Both Spain, with the National AI Strategy, and Europe, which revised its Coordinated Plan on AI in 2021, are already acting. Specifically, the European Commission seeks to maximize resources and coordinate investments in AI through the Horizon Europe and Digital Europe programs, investing 1,000 million euros a year in AI. Additionally, it estimates that investments from the private sector and from the Member States will be mobilized until reaching an annual investment volume of 20,000 million euros until the year 2030.
For his part, Alberto González has also urged attention to climate change, a reality that is already deeply affecting and for which very little time is available to prevent its consequences from becoming irreversible.
"In other words, climate change should be at the center of the European agenda and the decarbonisation of the energy sector become a priority objective", he stressed.
Of course, the CES counselor has indicated that when setting the objectives one must be very careful, because there are deep asymmetries in the field of emissions and that can generate imbalances of different kinds.

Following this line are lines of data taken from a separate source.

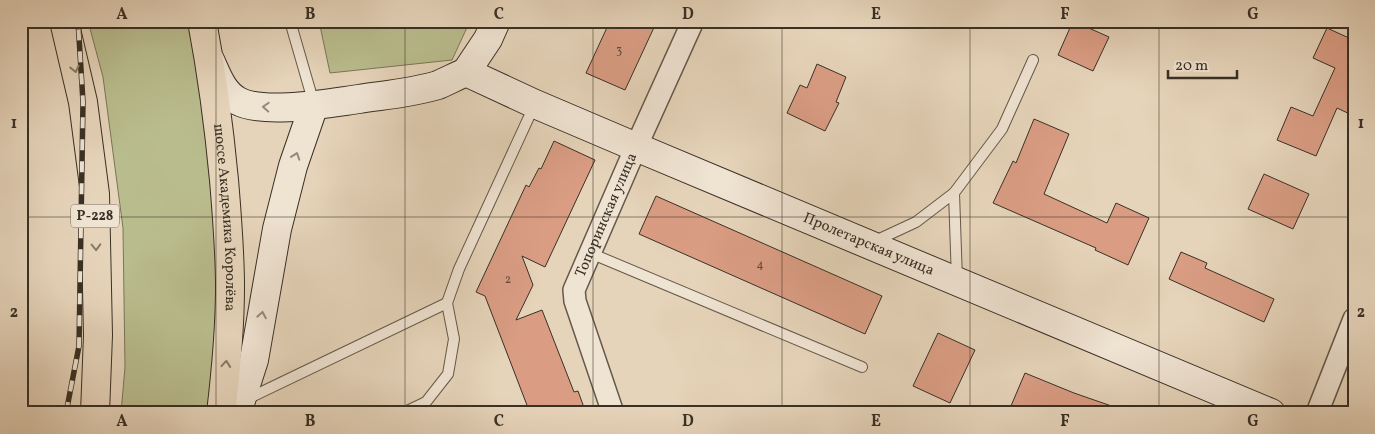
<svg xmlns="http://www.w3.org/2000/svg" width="1375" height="434" viewBox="0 0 1375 434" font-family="Vollkorn,serif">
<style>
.green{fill:#b9bc8d;stroke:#797659}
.building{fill:#da9d84;stroke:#393025}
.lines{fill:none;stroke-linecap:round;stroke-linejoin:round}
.lane-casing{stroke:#64594a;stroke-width:12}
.street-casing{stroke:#64594a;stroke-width:24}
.secondary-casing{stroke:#393025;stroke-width:30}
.highway-casing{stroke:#393025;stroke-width:30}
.lane{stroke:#efe3d2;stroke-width:10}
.street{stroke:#efe3d2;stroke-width:21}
.secondary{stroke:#efe3d2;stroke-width:28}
.highway{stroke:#e6d4ba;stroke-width:28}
.rail-casing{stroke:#393025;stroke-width:5.5}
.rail{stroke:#efe3d2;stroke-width:4;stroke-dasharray:11;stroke-linecap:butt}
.oneway{stroke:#877a68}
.oneway2{stroke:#948a7c}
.grid{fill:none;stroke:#393025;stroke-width:1;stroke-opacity:0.55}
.labels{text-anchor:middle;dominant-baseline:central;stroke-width:4;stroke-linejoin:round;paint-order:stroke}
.number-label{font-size:12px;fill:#614b3d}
.shield{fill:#efe3d2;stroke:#706659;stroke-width:1}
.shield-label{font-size:14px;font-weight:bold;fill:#393025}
.street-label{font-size:15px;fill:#393025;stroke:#efe3d2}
.neatline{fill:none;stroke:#393025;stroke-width:2}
.grid-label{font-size:16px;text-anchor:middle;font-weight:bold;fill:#393025}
</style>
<rect width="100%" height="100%" fill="#e6d4ba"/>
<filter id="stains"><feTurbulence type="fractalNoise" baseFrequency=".004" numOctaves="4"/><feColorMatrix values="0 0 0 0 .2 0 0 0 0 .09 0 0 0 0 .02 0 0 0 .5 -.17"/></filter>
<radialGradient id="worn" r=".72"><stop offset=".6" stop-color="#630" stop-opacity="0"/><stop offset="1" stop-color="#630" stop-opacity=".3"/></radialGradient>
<!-- green -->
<g class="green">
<path d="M88,21H188L210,135L219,248L215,369L208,413H121L125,367L123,228L103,77Z"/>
<path d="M319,21H470L452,60L330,73Z"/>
</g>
<!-- building -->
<g class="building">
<path d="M610,21H657L625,90L586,73Z"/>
<path d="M1073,21L1109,37L1093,71L1058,55Z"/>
<path d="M1354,27V116L1337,108L1316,156L1277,140L1291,107L1313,116L1335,68L1313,58L1327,28L1349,38Z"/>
<path d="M817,64L846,77L836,102L839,103L825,131L787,113L800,85L807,88Z"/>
<path d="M1034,119L1069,134L1044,194L1107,223L1116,203L1149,218L1128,265L1095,250L1096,248L993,203L1013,161L1016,163Z"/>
<path d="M554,141L595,160L545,267L522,256L533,285L516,320L542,310L574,392L578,391L586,413H530L485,296L476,292L526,185L529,187L539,168L541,169Z"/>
<path d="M1264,174L1309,194L1293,229L1248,209Z"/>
<path d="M656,196L882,296L865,334L639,234Z"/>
<path d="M1181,252L1207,263L1205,268L1274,299L1264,322L1169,279Z"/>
<path d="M938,333L975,350L950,403L913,386Z"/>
<path d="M1025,373L1074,393L1123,410L1122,413H1008Z"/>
</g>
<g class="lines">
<!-- lane casing -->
<g class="lane-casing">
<g id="lane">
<path d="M290,21L314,104"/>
<path d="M954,193L1002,129L1033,60"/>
<path d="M873,242L916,222L954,193L957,280"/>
<path d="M590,253L862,367"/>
<path d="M245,400L447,303"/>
<path d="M403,413L426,402L448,374L454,339L447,303L459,269L534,106"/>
</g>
</g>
<!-- street casing -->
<g class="street-casing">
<g id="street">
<path id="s1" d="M613,413L575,301L574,290L636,147L693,21"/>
<path d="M1317,413L1354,319"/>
</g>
</g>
<!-- secondary casing -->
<g class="secondary-casing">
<g id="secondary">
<path d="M210,60C217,75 222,92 238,101C264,115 329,103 359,99C385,95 412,93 438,85C447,81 457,76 466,72"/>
<path id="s2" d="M466,72L535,104L636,147L1271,413"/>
<path d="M466,72L488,39L496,21"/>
<path d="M237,413L254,360L277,229L293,166L314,105"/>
</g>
</g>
<!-- highway casing -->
<g class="highway-casing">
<g id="highway">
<path d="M64,21L83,102L95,194L98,335L95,413"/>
<path id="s3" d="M202,21C212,74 219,127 224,180C227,216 230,251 230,287C230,329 226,371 221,413"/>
</g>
</g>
<!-- lane -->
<use href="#lane" class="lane"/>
<!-- street -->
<use href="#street" class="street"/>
<!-- secondary -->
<use href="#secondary" class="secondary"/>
<!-- highway -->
<use href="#highway" class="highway"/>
<!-- rail casing -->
<g class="rail-casing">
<path id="rail" d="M66,413L79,346L83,102L78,21"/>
</g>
<!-- rail -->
<use href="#rail" class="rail"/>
</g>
<!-- one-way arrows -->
<defs><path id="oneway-chevron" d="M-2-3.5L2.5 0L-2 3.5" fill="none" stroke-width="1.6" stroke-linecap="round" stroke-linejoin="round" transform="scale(1.25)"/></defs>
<g class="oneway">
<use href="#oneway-chevron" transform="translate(75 69) rotate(77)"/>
<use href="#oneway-chevron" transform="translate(96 247) rotate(88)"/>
<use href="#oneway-chevron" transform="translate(226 364) rotate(-85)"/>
</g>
<g class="oneway2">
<use href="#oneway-chevron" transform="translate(266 107) rotate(-177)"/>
<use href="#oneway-chevron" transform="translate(296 156) rotate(-71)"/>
<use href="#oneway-chevron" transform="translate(262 315) rotate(-80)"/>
</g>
<!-- grid -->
<path class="grid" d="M216,21V413M405,21V413M593,21V413M782,21V413M970,21V413M1159,21V413M21,217H1354"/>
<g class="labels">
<!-- number labels -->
<g class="number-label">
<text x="619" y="51">3</text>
<text x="760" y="265">4</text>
<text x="508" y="280">2</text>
</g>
<!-- shield labels -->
<rect class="shield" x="71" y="204.5" width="48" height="23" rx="4"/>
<g class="shield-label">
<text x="95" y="216">Р-228</text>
</g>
<!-- street labels -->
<g class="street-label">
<text stroke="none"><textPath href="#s1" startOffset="211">Топоринская улица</textPath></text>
<text stroke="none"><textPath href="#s3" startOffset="198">шоссе Академика Королёва</textPath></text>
<text stroke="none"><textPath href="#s2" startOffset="438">Пролетарская улица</textPath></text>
</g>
</g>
<!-- margin -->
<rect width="1375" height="434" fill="none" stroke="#e6d4ba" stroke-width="55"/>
<!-- scale -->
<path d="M1168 70v8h69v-8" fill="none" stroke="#393025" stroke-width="2.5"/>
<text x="1175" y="70" font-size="15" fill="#393025" stroke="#efe3d2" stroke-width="4" paint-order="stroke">20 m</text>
<rect x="28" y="28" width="1320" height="378" class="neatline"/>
<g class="grid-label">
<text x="122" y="19">A</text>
<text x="310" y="19">B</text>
<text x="499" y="19">C</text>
<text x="688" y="19">D</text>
<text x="876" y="19">E</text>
<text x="1065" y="19">F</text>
<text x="1253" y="19">G</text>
<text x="14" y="128">1</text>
<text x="1361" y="128">1</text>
<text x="14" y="317">2</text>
<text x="1361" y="317">2</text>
<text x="122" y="426">A</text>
<text x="310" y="426">B</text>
<text x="499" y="426">C</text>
<text x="688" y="426">D</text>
<text x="876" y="426">E</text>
<text x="1065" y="426">F</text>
<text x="1253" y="426">G</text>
</g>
<rect width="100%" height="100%" filter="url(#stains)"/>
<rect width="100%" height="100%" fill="url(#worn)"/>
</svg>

For example, González has explained that already developed countries that are now focused on reducing emissions and those that have industrialized more recently demand greater emission capacities that do not hinder their trajectory or competitiveness (USA-EU/China-Asia conflict). .
On the other hand, González has indicated that climate change has unsuspected side effects with a multiplying effect of threats related, for example, to migratory flows or human conflicts.
"The truth is that, in a growing global demographic framework, energy consumption is skyrocketing. And, according to all prospective studies, if the current generation paradigms are not changed quickly, the situation can become very complicated," he said. warned.